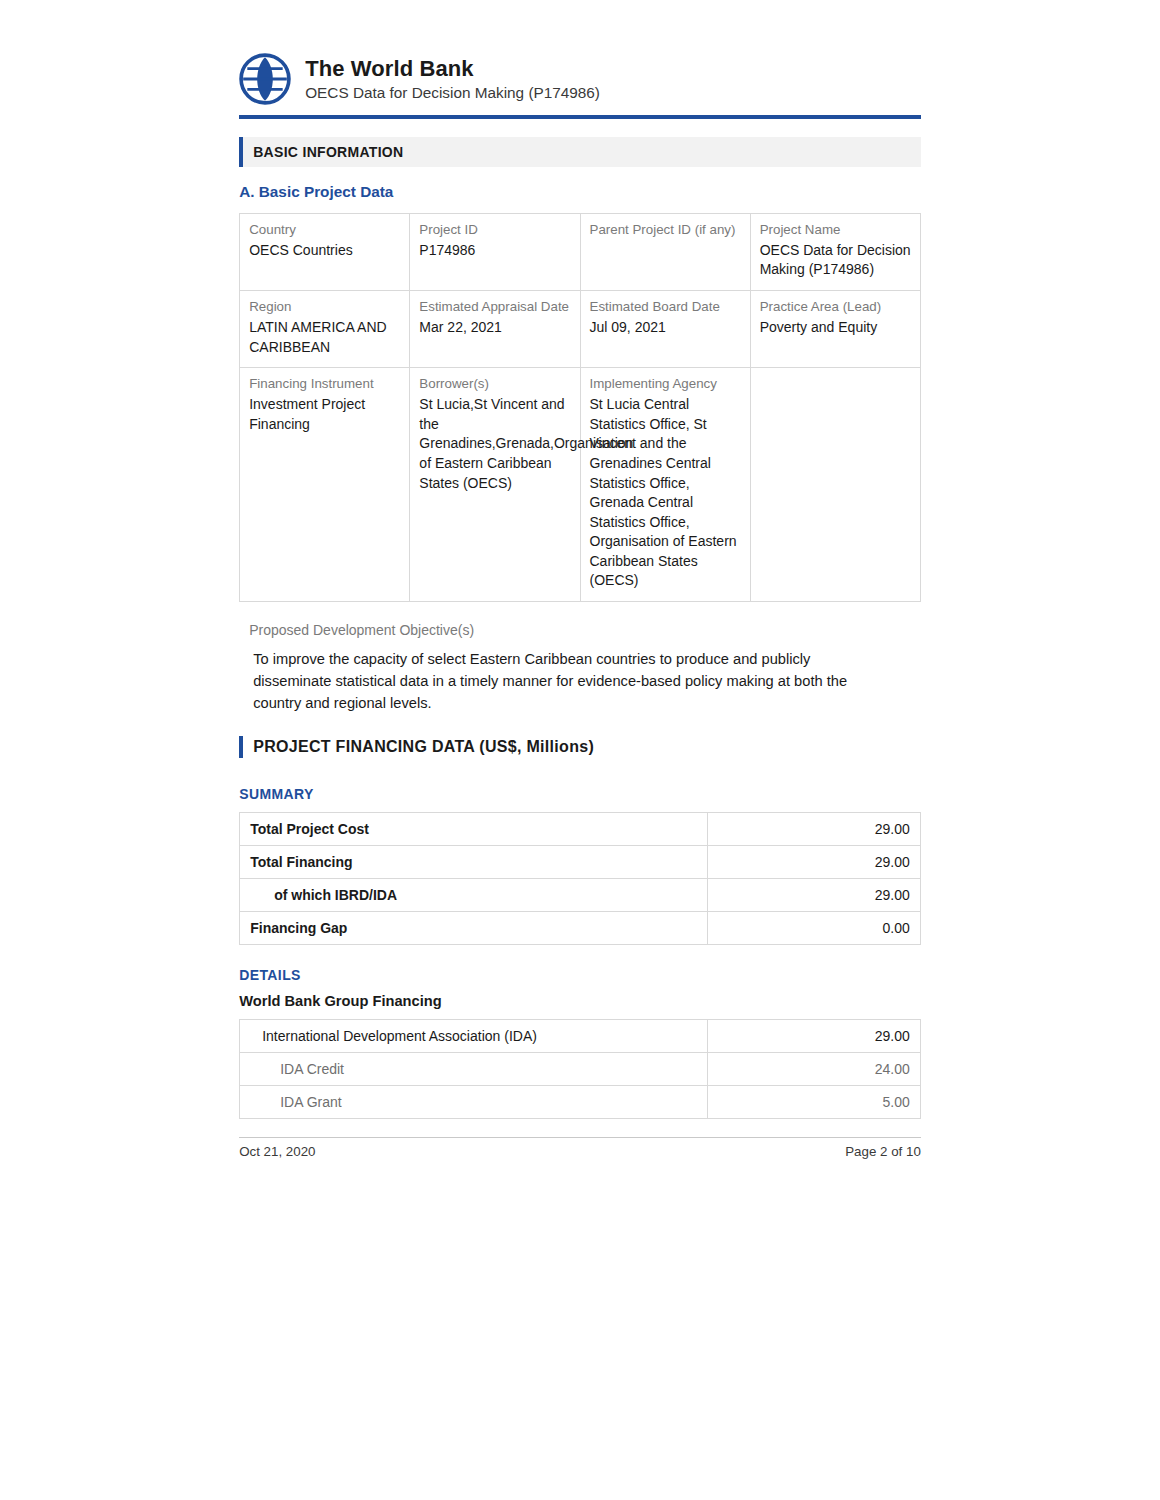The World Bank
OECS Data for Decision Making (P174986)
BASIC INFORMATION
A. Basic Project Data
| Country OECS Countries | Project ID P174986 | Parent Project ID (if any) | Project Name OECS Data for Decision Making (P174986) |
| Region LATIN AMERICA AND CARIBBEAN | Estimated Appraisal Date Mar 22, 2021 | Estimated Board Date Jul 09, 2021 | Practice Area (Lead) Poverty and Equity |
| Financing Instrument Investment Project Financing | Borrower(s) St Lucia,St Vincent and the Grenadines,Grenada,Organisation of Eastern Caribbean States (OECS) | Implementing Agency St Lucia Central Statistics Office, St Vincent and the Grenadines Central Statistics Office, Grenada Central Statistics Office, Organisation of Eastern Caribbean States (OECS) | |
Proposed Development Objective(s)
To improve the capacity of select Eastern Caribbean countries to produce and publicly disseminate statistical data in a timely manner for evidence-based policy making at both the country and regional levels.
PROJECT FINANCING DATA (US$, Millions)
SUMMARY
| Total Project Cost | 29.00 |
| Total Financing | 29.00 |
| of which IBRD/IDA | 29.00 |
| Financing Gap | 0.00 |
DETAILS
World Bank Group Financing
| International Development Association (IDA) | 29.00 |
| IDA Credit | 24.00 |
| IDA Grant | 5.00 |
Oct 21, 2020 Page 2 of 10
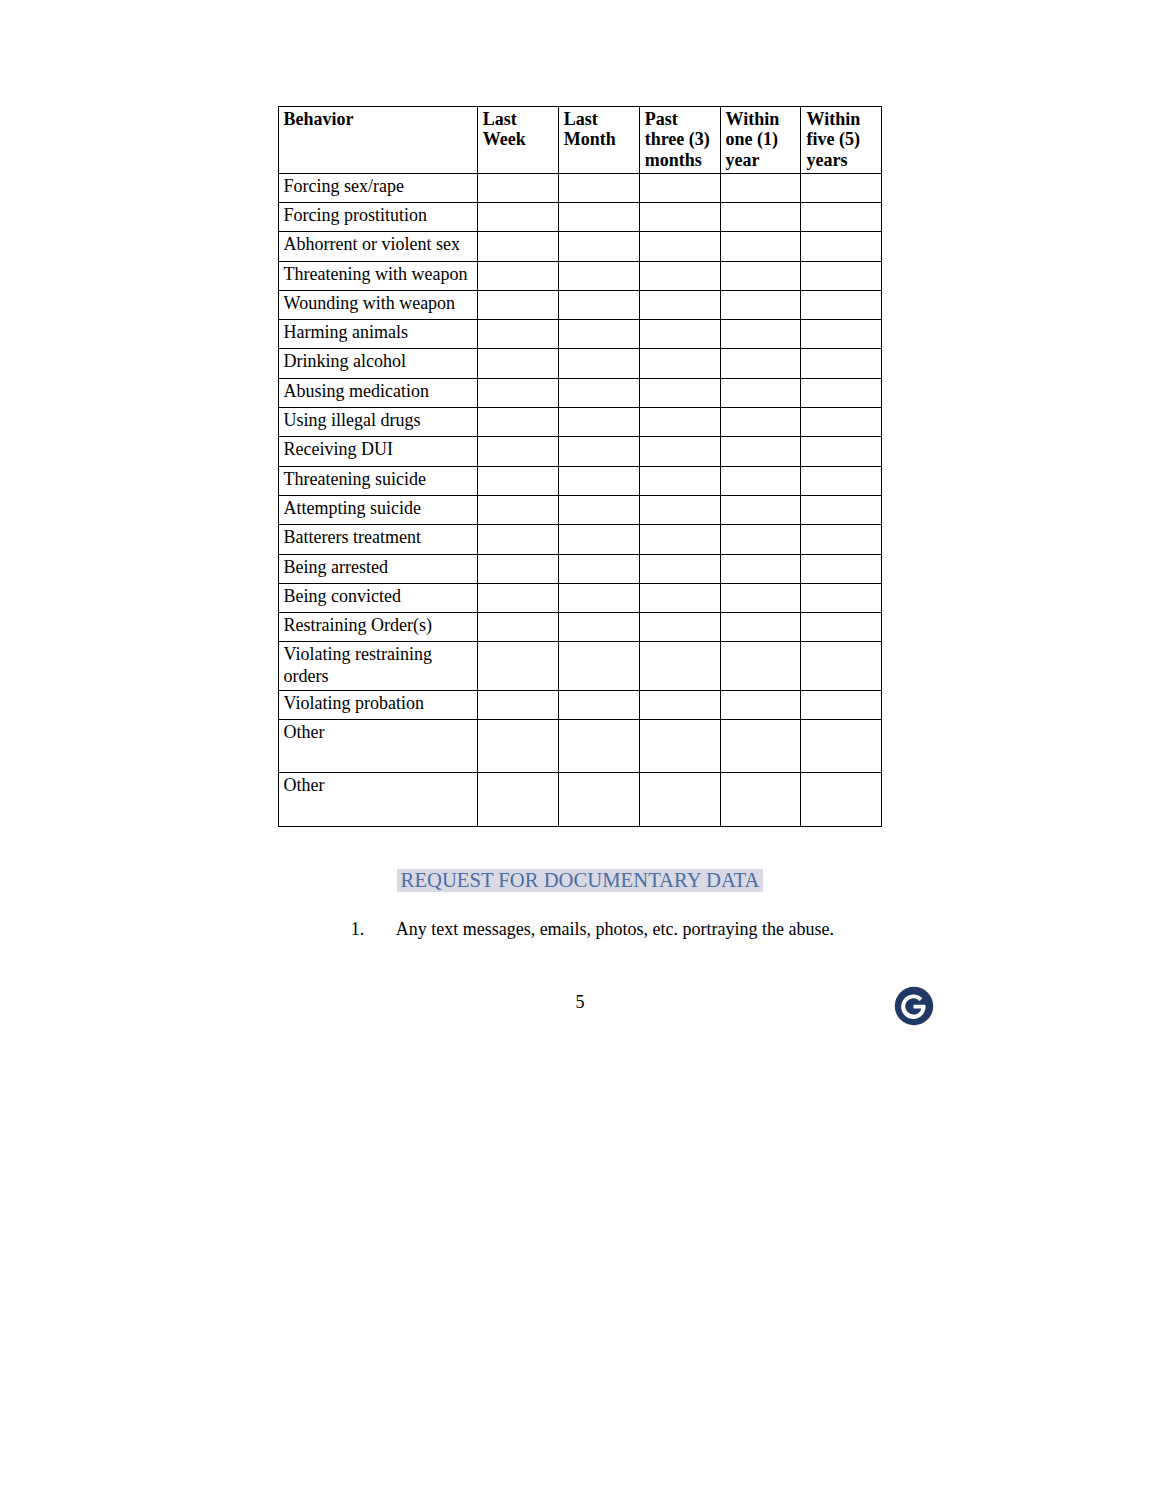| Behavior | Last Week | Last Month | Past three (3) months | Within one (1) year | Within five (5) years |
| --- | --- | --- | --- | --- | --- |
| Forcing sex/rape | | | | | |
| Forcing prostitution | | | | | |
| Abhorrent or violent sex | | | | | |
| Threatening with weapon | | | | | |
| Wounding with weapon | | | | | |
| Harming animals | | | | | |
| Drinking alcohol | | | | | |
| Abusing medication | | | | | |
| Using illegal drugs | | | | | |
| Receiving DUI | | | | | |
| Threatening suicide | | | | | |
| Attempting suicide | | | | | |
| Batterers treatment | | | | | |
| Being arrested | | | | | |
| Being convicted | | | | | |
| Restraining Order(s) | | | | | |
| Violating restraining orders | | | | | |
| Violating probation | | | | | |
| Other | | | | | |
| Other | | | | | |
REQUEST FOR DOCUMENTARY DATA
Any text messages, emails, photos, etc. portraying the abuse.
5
======
» **Problem statement**: Determine the number of lines in the listing that contain the string "Forcing". Write that number and nothing else.

» **Task response**: 2